Data listing:
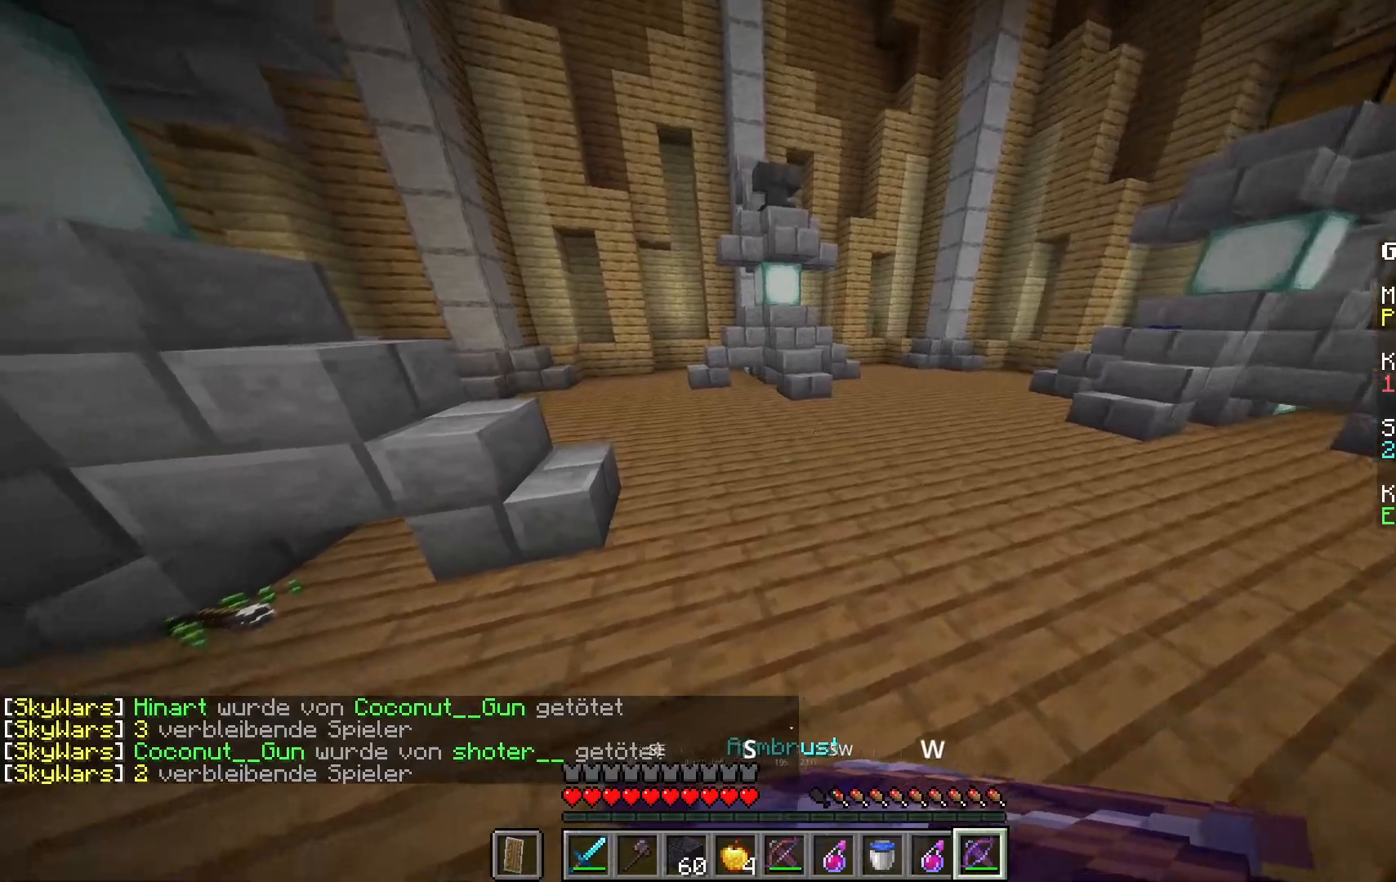
{"keys": ["d", "w"], "mouse": ["right"], "events": [[50, "d", "down"]]}
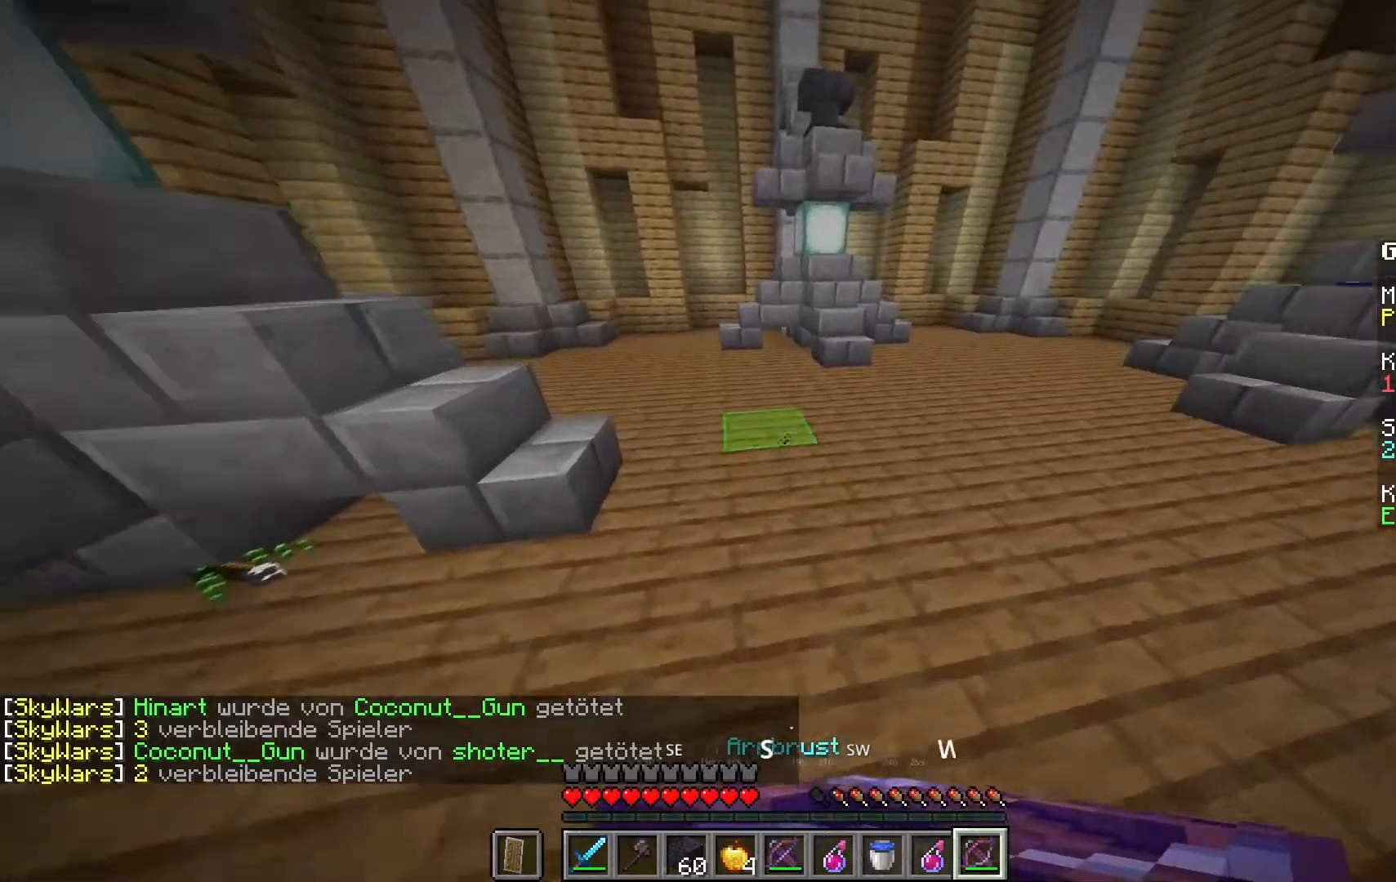
{"keys": ["d", "w"], "mouse": ["right"], "events": []}
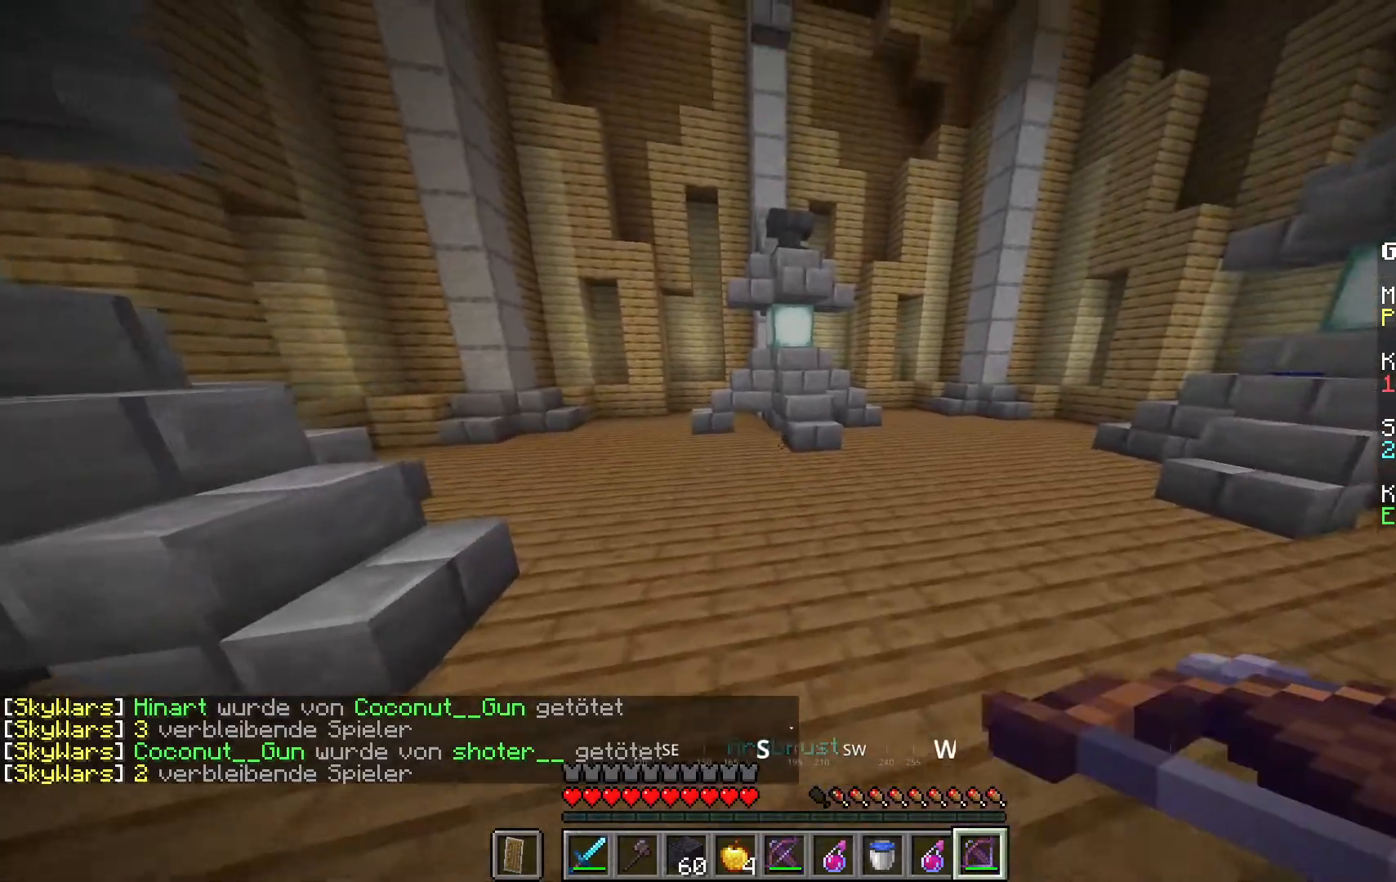
{"keys": ["d", "w"], "mouse": [], "events": [[317, "mouse_right", "up"]]}
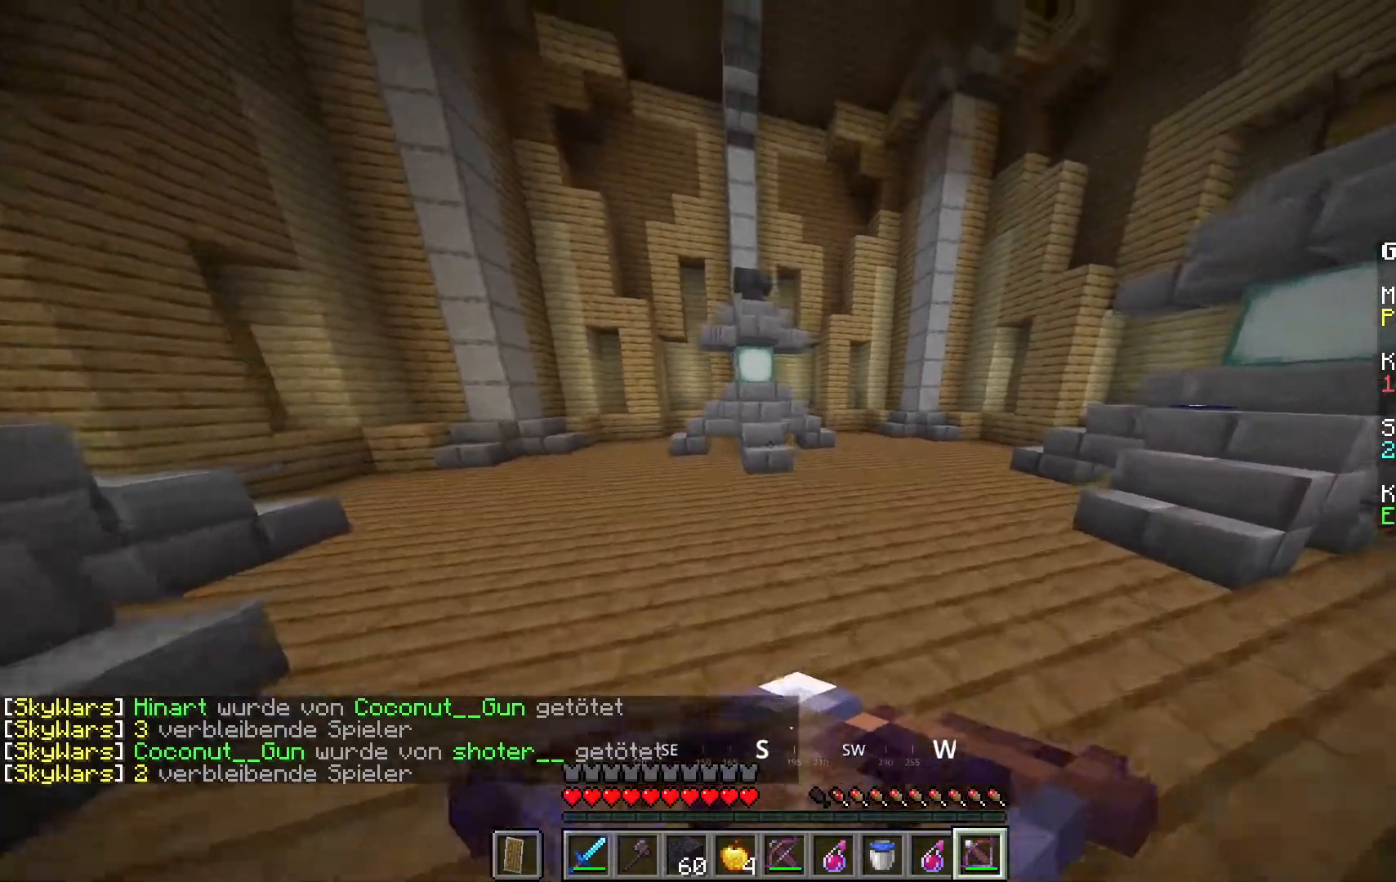
{"keys": ["w"], "mouse": [], "events": [[83, "d", "up"]]}
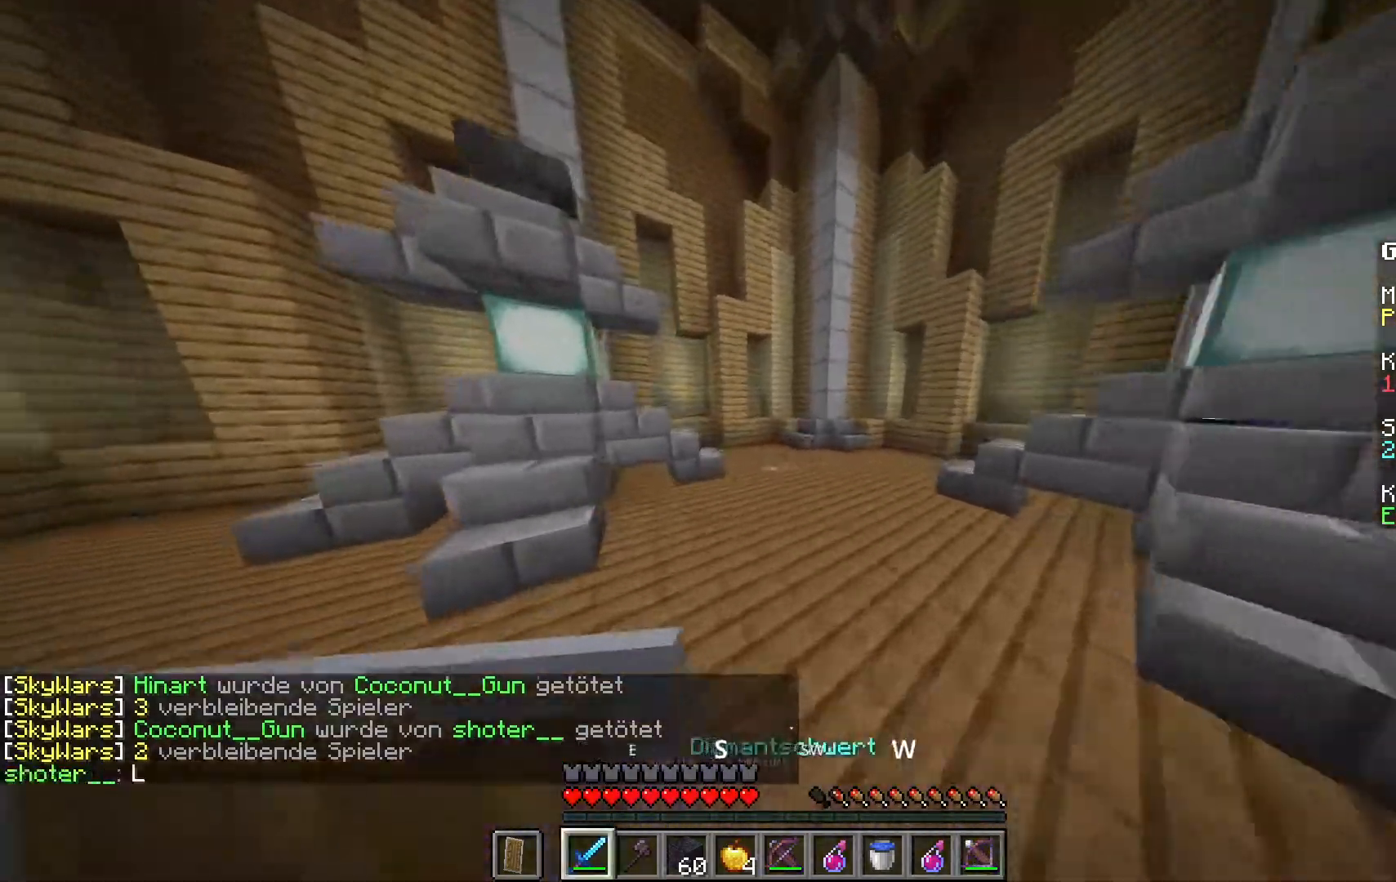
{"keys": ["w"], "mouse": [], "events": [[17, "space", "down"], [133, "space", "up"]]}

Assignment:
Show me every line of the entries above that holds "down".

Answer section:
{"keys": ["d", "w"], "mouse": ["right"], "events": [[50, "d", "down"]]}
{"keys": ["w"], "mouse": [], "events": [[17, "space", "down"], [133, "space", "up"]]}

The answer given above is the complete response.